Beyond GradWashington, DC
ZAR 50,000 - ZAR 60,000Onsite

About The Position

This placement opportunity is designed for individuals seeking to develop their skills in contemporary Italian cookery within an upscale dining environment. The program is structured in phases, starting with a comprehensive orientation to the company and local community, followed by intensive culinary training. Participants will progress through foundational, intermediate, and advanced levels of Italian cuisine, focusing on fresh pasta production, entrée preparation, and overall kitchen operations management.
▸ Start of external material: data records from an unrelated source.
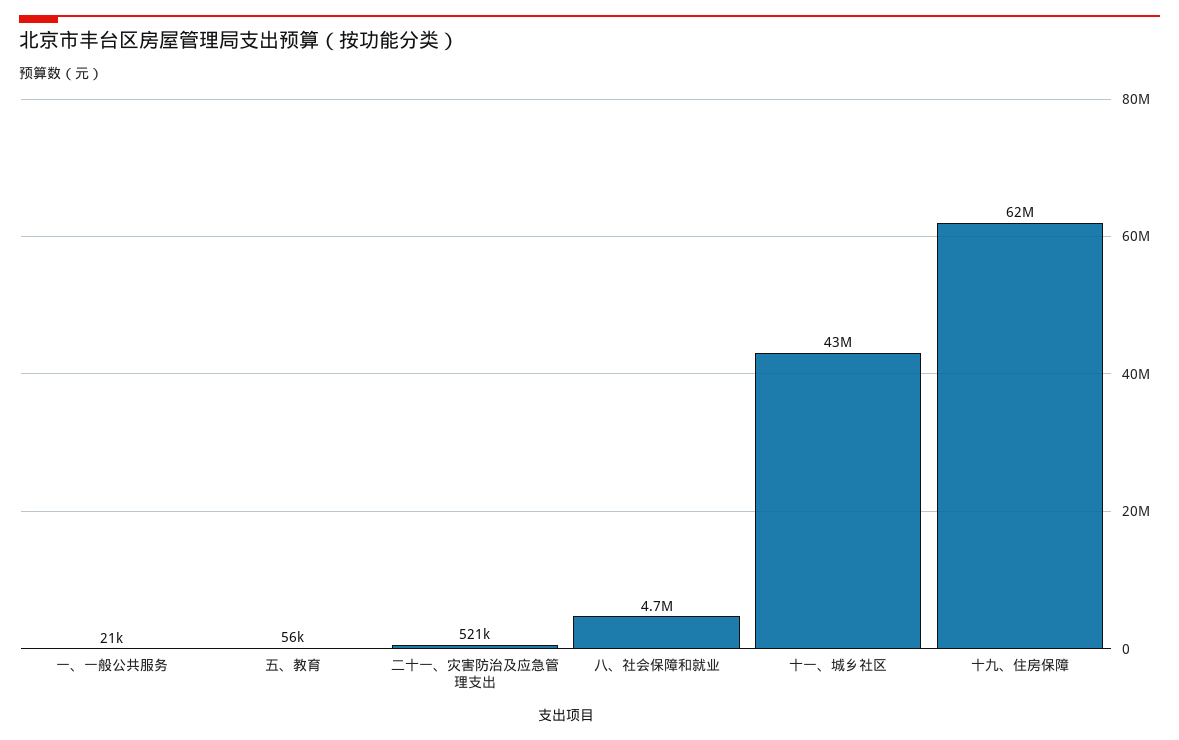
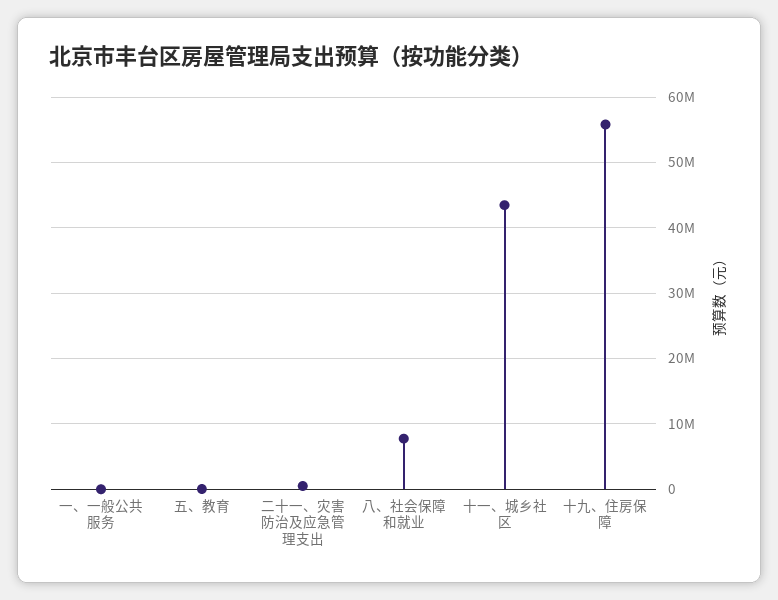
  {
    "一、一般公共服务": 21000,
    "五、教育": 56000,
    "二十一、灾害防治及应急管理支出": 521000,
-   "八、社会保障和就业": 4700000,
+   "八、社会保障和就业": 8000000,
    "十一、城乡社区": 43000000,
-   "十九、住房保障": 62000000
+   "十九、住房保障": 56000000
  }

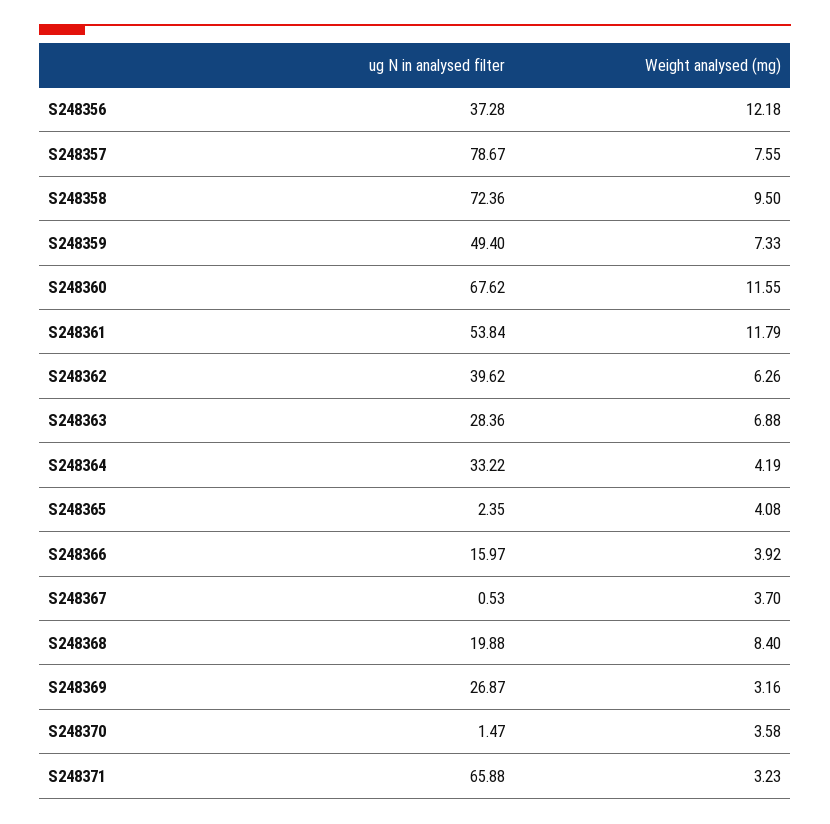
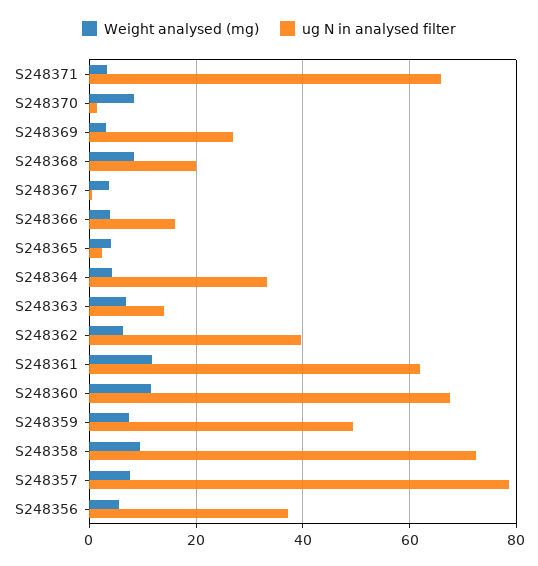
  {
    "ug N in analysed filter": {
      "S248356": 37.28,
      "S248357": 78.67,
      "S248358": 72.36,
      "S248359": 49.4,
      "S248360": 67.62,
-     "S248361": 53.84,
+     "S248361": 62,
      "S248362": 39.62,
-     "S248363": 28.36,
+     "S248363": 14,
      "S248364": 33.22,
      "S248365": 2.35,
      "S248366": 15.97,
      "S248367": 0.53,
      "S248368": 19.88,
      "S248369": 26.87,
      "S248370": 1.47,
      "S248371": 65.88
    },
    "Weight analysed (mg)": {
-     "S248356": 12.18,
+     "S248356": 6,
      "S248357": 7.55,
      "S248358": 9.5,
      "S248359": 7.33,
      "S248360": 11.55,
      "S248361": 11.79,
      "S248362": 6.26,
      "S248363": 6.88,
      "S248364": 4.19,
      "S248365": 4.08,
      "S248366": 3.92,
      "S248367": 3.7,
      "S248368": 8.4,
      "S248369": 3.16,
-     "S248370": 3.58,
+     "S248370": 8,
      "S248371": 3.23
    }
  }

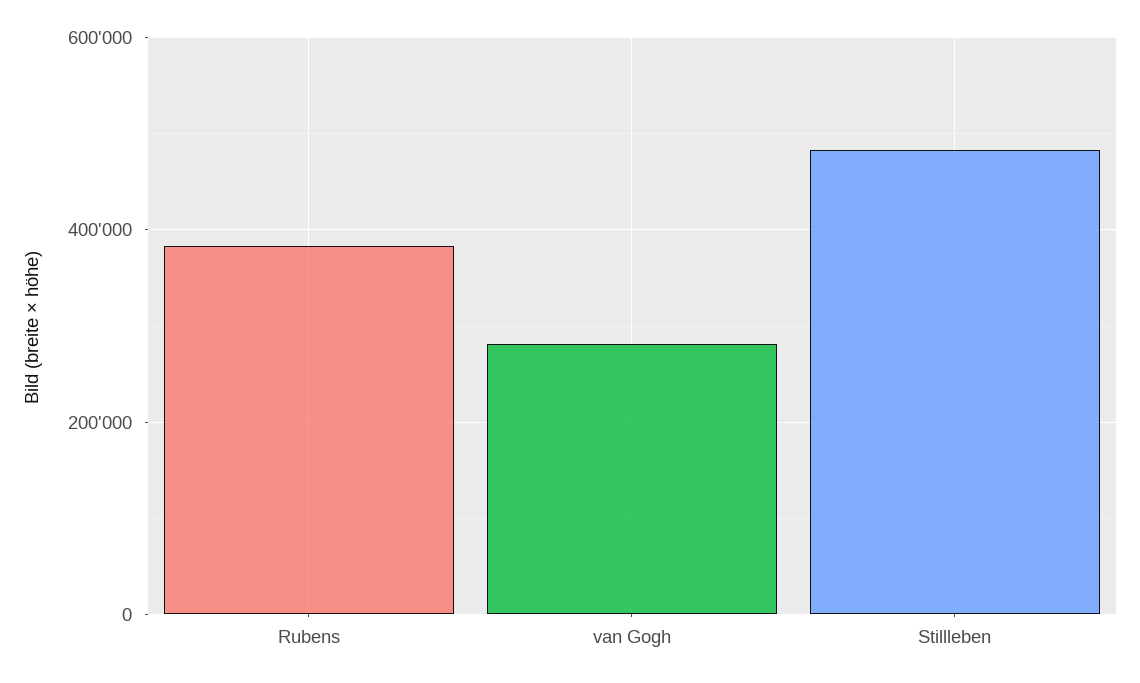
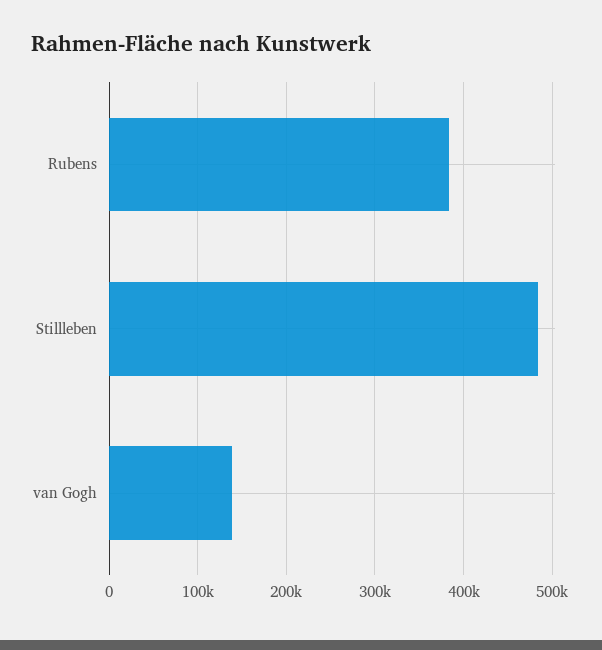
  {
    "Rubens": 380000,
-   "van Gogh": 280000,
+   "van Gogh": 140000,
    "Stillleben": 480000
  }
The training emphasizes hands-on experience, guided practice, and supervised production, culminating in a deep understanding of contemporary Italian kitchen management practices in the United States.

Requirements

  • Enrollment in a post-secondary ministerially recognized academic institution in the hospitality industry OR
  • A hospitality degree and at least 1 year of recent relevant work experience in the (ultra) luxury hotel industry (outside of the USA) OR
  • 5 years of recent relevant work experience in the (ultra) luxury hotel industry (outside of the USA)
  • Demonstrated consistent career growth over the last years
  • Demonstrated serious commitment to most recent employers

Responsibilities

  • Receive an orientation to the company and local community, including learning about company strategies, payroll, local resources, and meeting key contacts.
  • Complete a structured curriculum covering Sfoglina's culinary philosophy, sanitation standards, commercial kitchen equipment, premium ingredient sourcing, and Italian pantry fundamentals.
  • Prepare antipasti, fresh pasta, vegetables, stocks, sauces, and soups.
  • Manage inventory, labeling, and storage requirements, and practice quality assurance.
  • Participate in lunch and dinner service to reinforce workflow, production planning, and professional communication.
  • Engage in structured instruction involving handmade pasta production, filled pasta techniques, risotto preparation, seafood and protein cookery, and specialty sauces.
  • Manage coordinated tickets and production schedules, and implement seasonal menus.
  • Participate in advanced instruction involving production planning, advanced station management, fresh pasta production, specialty Italian cooking techniques, refined sauce preparation, and advanced finishing methods.
  • Conduct quality evaluations, inventory management, and production forecasting.
  • Engage in cross-training across specialized kitchen stations and continuous improvement initiatives.
  • Integrate technical expertise with operational knowledge for a comprehensive understanding of contemporary Italian kitchen management.